Bonjour Coffee Dripper (similar to Clever Coffee Dripper but with internal filter), Aeropress, and Porlex Mini hand grinder in back. The coffee dripper I picked up at a local used good store; I imported the Aeropress with a metal filter and the Porlex handgrinder. The Aeropress also came with circular paper filters, a stirrer, a scoop, and a funnel. It works like a giant syringe and is upside down in the photo. Coffee Geeks has a 200 plus page thread on the thing. Some beans/roasts work better in the dripper with the shut off valve (under the filter); others work better in the Aeropress, which produces a concentrate like a moka pot. I don't know if anyone is selling them yet here, but one person who grows coffee and runs a hotel had heard of them.


Nice! I will have to look
Nice! I will have to look for the Aeropress. Right now I have been using this awesome travel mug that is also a frech press that my daghter got me when she worked at Starbucks. I really like the hand grinder too, where did you get it?

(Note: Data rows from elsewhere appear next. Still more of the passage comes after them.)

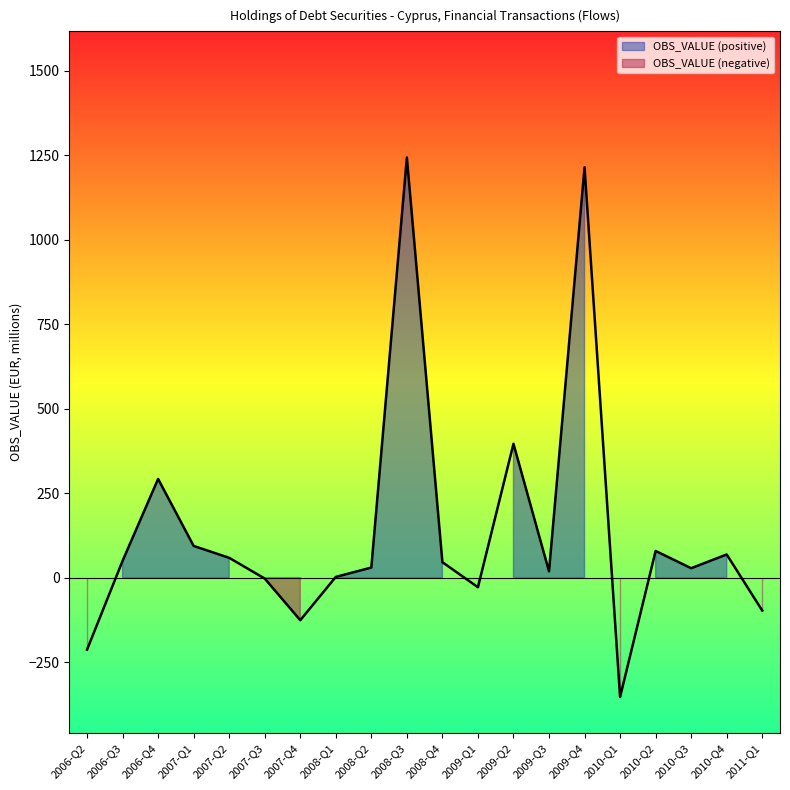

Reading right to left, extract all data points from this chart.

2011-Q1=-97.4	2010-Q4=68.5	2010-Q3=27.8	2010-Q2=78.9	2010-Q1=-353.1	2009-Q4=1213.9	2009-Q3=18.5	2009-Q2=395.9	2009-Q1=-28.4	2008-Q4=45.7	2008-Q3=1242.9	2008-Q2=29.8	2008-Q1=2.1	2007-Q4=-126.0	2007-Q3=-2.7	2007-Q2=58.6	2007-Q1=93.7	2006-Q4=291.9	2006-Q3=49.6	2006-Q2=-213.0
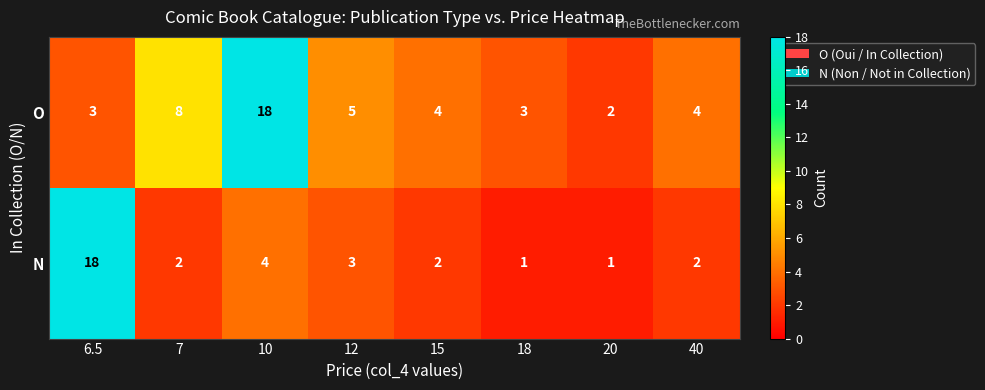

What is the sum of all O values?

47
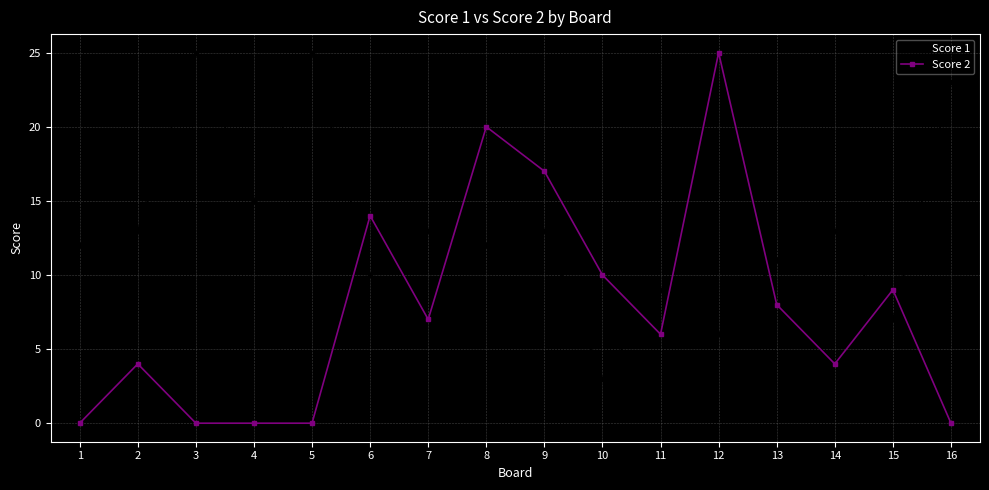

What is the maximum value for Score 2?

25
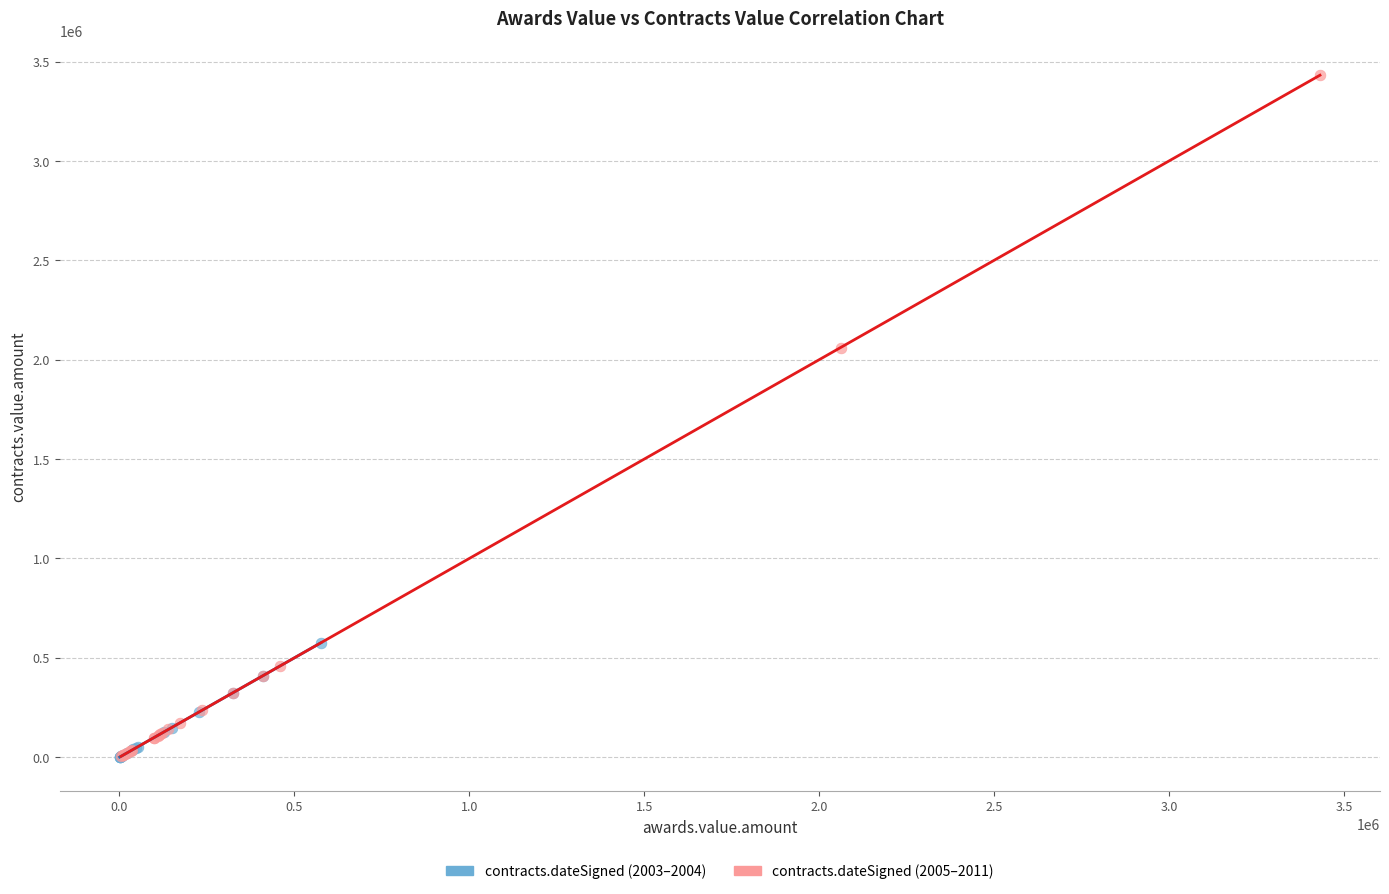

Which series contains the highest Y value?

contracts.dateSigned (2005–2011)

The Aeropress came from Kaffeologie through Amazon
They were about the only place that would send an Aeropress to Nicaragua (along with a Kaffeologie S fine metal filter for the thing which works well).
The hand grinder came from eJapan through Amazon, again, issues with mailing to Nicaragua. Any of the small hand grinders seem to be about the same and don't work well for French Press coarse grinds without modification (see Orphan Espresso for the modification kit for one of them). I also ordered a Lido from OE, and am waiting for it to show up. OE will also ship everywhere and seems to be very reputable. They've got the relevant brands of hand mills and put a video on YouTube on how to do the modification for coarser grinding with one of the Hario grinders.
A somewhat larger hand grinder than the Porlex Mini would work better with the Aeropress -- to get a mug of coffee, the standard instructions are to put in two Aeropress scoops of fine almost espresso grind and add water to the 2 mark to get an extract and then dilute it with water. The Porlex Mini won't swallow two scoops of beans all in one batch. The standard Porlex will, as will one of the other brand's mills.
People have also come up with other ways to use the Aeropress inverted and as a pour through. It sits on a mug when doing the standard press. Comes with scoop, stirrer that won't break the paper filters, about a year's worth of paper filters, and the Aeropress. Some variations come with a travel bag. The premise is grind fine, stir for ten seconds, and press for 20 to 40 seconds. Dilute to taste.
If you've got the French Press travel mug and are happy with it, an Aeropress is sort of secondary, but it's around $25 solo, so not a huge investment as far as coffee toys go. It's easier to clean, I've heard, than a French Press. All these little grinders do fine grinds quite well, even some down to Turkish, so are nice matches for the Aeropress even if they don't grind coarse that well.
The guy who invented the Aeropress prefers no bitterness and no fines at the bottom of his cups, and paper filters for health reasons.